CONSEGNE ::
1 > Secondo il testo sull'aggressione di piazza Roma, a partire da che ora la ex ragazza e l'imputato si sono scambiati messaggi la sera dei fatti?
2 > Riformuli in forma più concisa il paragrafo del testo sull'aggressione di piazza Roma che inizia con "A “scagionarlo” è stata", mantenendone i fatti principali.
3 > Prosegua il testo sull'aggressione di piazza Roma a partire dal punto in cui si interrompe.

A “scagionarlo” è stata la sua ex ragazza, che oggi ha testimoniato sostenendo di aver chattato con lui la sera dei fatti. “Io vivevo a Parma e lui a Cremona”, ha raccontato la giovane. “Dalle 20,11 ci siamo mandati dei messaggi e poi ci siamo fatti delle videochiamate. A distanza, stavamo guardando un film“. La testimone ha conservato le chat con orari e numeri di telefono, materiale che il tribunale ha acquisito e che ora dovrà vagliare. Nelle sue dichiarazioni spontanee, l’imputato ha confermato di essere stato a casa.

“Ero ai giardini di piazza Roma seduto su una panchina quando ad un certo punto ho sentito delle urla di tante persone dietro di me. Quando mi sono girato ho preso una manganellata in testa e sono svenuto“. Era quanto dichiarato dal giovanissimo marocchino che era stato vittima della violenza di un gruppo di ragazzi. Il giovane era riuscito a vedere chi lo aveva colpito con il manganello. “Non lo conoscevo”, aveva raccontato, “ma era indiano. E nel gruppo c’era un’altra persona che conoscevo”.

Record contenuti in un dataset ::

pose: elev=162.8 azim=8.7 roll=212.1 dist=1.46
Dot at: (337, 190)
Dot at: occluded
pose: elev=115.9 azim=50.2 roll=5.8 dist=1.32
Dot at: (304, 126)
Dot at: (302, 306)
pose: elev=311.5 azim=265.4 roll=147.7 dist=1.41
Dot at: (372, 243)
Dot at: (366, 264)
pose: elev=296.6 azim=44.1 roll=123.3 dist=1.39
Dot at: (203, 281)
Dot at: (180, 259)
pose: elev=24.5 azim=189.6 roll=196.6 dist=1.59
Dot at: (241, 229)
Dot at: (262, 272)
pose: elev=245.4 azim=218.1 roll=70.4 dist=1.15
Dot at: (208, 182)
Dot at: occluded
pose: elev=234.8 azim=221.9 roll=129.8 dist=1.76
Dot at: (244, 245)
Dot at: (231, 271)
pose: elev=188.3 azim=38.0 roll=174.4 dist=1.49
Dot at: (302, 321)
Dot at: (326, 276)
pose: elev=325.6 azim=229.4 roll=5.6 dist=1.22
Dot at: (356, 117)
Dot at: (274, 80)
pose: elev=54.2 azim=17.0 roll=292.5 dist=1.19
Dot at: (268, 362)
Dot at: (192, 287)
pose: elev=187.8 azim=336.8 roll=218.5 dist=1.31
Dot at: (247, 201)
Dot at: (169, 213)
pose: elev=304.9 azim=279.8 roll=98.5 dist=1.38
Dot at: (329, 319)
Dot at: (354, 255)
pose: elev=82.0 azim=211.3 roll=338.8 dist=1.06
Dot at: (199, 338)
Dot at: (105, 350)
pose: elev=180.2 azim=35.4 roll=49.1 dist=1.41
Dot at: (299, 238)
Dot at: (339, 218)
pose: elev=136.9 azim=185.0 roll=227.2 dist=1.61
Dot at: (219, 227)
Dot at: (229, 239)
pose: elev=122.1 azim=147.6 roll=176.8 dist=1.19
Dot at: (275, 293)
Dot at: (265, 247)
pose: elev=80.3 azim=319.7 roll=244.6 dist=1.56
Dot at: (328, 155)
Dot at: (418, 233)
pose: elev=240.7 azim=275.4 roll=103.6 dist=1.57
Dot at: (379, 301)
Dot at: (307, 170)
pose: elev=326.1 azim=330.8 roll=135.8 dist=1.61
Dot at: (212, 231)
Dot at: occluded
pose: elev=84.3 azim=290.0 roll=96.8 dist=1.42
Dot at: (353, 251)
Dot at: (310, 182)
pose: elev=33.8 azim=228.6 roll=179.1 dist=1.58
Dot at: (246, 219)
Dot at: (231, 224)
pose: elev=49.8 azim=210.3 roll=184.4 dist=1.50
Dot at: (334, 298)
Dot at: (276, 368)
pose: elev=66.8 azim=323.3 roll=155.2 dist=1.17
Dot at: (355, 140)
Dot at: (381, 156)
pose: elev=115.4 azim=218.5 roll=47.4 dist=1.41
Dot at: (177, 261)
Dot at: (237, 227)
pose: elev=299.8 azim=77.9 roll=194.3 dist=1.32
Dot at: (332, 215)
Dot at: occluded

RISPOSTE SCRITTE ::
1 > Dalle 20,11.

2 > La ex ragazza dell'imputato, che viveva a Parma mentre lui stava a Cremona, ha testimoniato che la sera dei fatti, dalle 20,11, i due si sono scambiati messaggi e videochiamate guardando un film a distanza. La testimone ha conservato le chat con orari e numeri di telefono. Il tribunale le ha acquisite e dovrà vagliarle. Nelle dichiarazioni spontanee, l'imputato ha confermato di essere stato a casa.

3 >
Il minore era stato soccorso dal personale del 118 e trasportato d’urgenza in ospedale dove era stato ricoverato nel reparto di rianimazione con un grave trauma cranico. Nelle foto che gli erano state mostrate in aula, aveva riconosciuto l’imputato, anche se, come aveva fatto notare la difesa, nelle sue dichiarazioni del 13 aprile del 2022 in Questura aveva detto di non essere riuscito a vedere nulla perchè era stato colto di sorpresa. Sul movente, la vittima aveva spiegato di non aver avuto alcuno screzio con quei ragazzi. “Gli screzi con loro li ha avuti mio fratello“.
Il prossimo 23 giugno sarà pronunciata la sentenza.